Earlier today, I posted about a proposal to use smartphones and smartwatches to spy on certain Americans. The idea has sparked outrage throughout the country, as it should have.
Over at the National Review, though, editor Charles C.W. Cooke took the concept and had a little fun with it.
At first, I was horrified by this idea. But then I remembered that it’s “time for leadership” and that we have to “do something,” and all my objections disappeared upon the instant. Sure, there are obvious Fourth Amendment problems here. But, when you think about it, there’s no way that the Founding Fathers could have imagined cell phones or smart watches (where exactly does the Constitution mention them!?) — and, anyway, if you read the Fourth Amendment’s text you’ll notice that it uses the same “right of the people” language as does the Second Amendment, and that it should therefore be read to apply not to individuals but collectively.

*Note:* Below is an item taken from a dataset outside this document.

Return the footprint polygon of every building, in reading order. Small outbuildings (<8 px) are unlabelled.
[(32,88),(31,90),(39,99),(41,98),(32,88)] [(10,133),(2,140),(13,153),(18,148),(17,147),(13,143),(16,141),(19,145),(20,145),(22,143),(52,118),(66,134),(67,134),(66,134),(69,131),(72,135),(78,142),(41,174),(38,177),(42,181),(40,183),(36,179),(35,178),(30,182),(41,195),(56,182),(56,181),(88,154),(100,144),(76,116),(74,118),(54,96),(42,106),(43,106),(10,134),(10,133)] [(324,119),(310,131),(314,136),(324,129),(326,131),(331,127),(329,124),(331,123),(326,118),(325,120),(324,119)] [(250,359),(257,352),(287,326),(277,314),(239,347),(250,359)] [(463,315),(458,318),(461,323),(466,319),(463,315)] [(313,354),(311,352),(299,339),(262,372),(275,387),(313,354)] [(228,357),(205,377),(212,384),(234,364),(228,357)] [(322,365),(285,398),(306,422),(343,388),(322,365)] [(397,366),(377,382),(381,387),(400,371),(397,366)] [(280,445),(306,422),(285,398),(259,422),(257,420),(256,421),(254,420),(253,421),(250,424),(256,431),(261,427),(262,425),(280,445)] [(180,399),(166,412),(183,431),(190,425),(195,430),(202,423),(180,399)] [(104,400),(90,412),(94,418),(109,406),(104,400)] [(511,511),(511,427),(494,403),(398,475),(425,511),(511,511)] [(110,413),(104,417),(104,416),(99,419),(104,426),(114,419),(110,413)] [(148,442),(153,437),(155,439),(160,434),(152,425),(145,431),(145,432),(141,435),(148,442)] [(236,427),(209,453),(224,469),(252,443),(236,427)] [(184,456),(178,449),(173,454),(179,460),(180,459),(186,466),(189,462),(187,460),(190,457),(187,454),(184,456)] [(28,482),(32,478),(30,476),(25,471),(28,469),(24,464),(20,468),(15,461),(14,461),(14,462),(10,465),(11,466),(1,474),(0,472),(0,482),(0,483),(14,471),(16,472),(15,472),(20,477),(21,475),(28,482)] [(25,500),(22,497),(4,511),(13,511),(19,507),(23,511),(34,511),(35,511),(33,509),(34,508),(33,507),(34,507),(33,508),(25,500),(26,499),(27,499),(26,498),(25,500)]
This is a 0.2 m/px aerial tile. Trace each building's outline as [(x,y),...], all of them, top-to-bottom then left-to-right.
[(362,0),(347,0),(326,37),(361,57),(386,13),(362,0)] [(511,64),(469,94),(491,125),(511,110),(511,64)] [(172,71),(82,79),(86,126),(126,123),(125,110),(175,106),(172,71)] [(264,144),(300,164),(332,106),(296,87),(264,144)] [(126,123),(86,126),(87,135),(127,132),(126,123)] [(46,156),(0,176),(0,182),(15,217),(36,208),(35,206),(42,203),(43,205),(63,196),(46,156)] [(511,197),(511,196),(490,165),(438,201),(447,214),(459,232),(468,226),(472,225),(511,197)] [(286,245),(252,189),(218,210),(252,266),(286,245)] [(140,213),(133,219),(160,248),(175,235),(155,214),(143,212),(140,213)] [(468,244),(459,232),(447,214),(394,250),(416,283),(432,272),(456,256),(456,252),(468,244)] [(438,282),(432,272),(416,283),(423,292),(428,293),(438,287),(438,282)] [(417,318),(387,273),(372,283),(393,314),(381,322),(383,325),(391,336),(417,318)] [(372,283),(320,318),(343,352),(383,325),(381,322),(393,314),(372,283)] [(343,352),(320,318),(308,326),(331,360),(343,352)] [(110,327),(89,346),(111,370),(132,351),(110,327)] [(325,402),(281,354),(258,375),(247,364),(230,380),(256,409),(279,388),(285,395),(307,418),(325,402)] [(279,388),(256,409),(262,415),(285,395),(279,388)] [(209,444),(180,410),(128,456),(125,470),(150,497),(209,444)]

It’s a fairly short post, so you’ll want to go and read it for yourself. I’m not interested in reposting all of Cooke’s work here.
What I do want to do is applaud him for it.
As you probably noticed, Cooke uses anti-gun arguments, only he flips them around to appear to support this particular issue, and issue which many on the left are uncomfortable with supporting. In fact, he makes some better points.
For example, while anti-gunners routinely argue that the Founding Fathers couldn’t have envisioned our repeating firearms, they had repeating firearms back in their day. More than one model of it, to be fair. The idea that they wouldn’t foresee such guns wouldn’t continue to be developed and refined suggests that some don’t think the Founders had any sense of vision whatsoever. Hilarious when you consider how many representative republics existed in the world at the time of our nation’s birth.
Yet communications hadn’t changed much since the last fifteenth century. The moveable type printing press was still the cutting edge of communications technology. Sending messages from one town to another generally still required a horse and someone to carry the message–carrier pigeons are only good for very short messages, after all–just as it had for centuries. There were visual signals, sure, but they were generally crude and difficult to send messages with as well.
The electrical telegraph was still decades off in the future when the Bill of Rights was penned.
Yet no one has ever believed that privacy protections that the Bill of Rights protects doesn’t extend to more modern communications methods. Few argue that Fourth Amendment rights don’t also protect your car–a conveyance device our Founding Fathers probably never envisioned–yet some of these same people claim the Second Amendment doesn’t protect semi-automatic rifles and handguns.
No. I’m sorry, but that argument simply doesn’t hold water, and Cooke skewered that idea quite well in his relatively short post that also pokes at the “do-something” crowd quite nicely as well.
Mr. Cooke, I applaud you, sir. Well done indeed.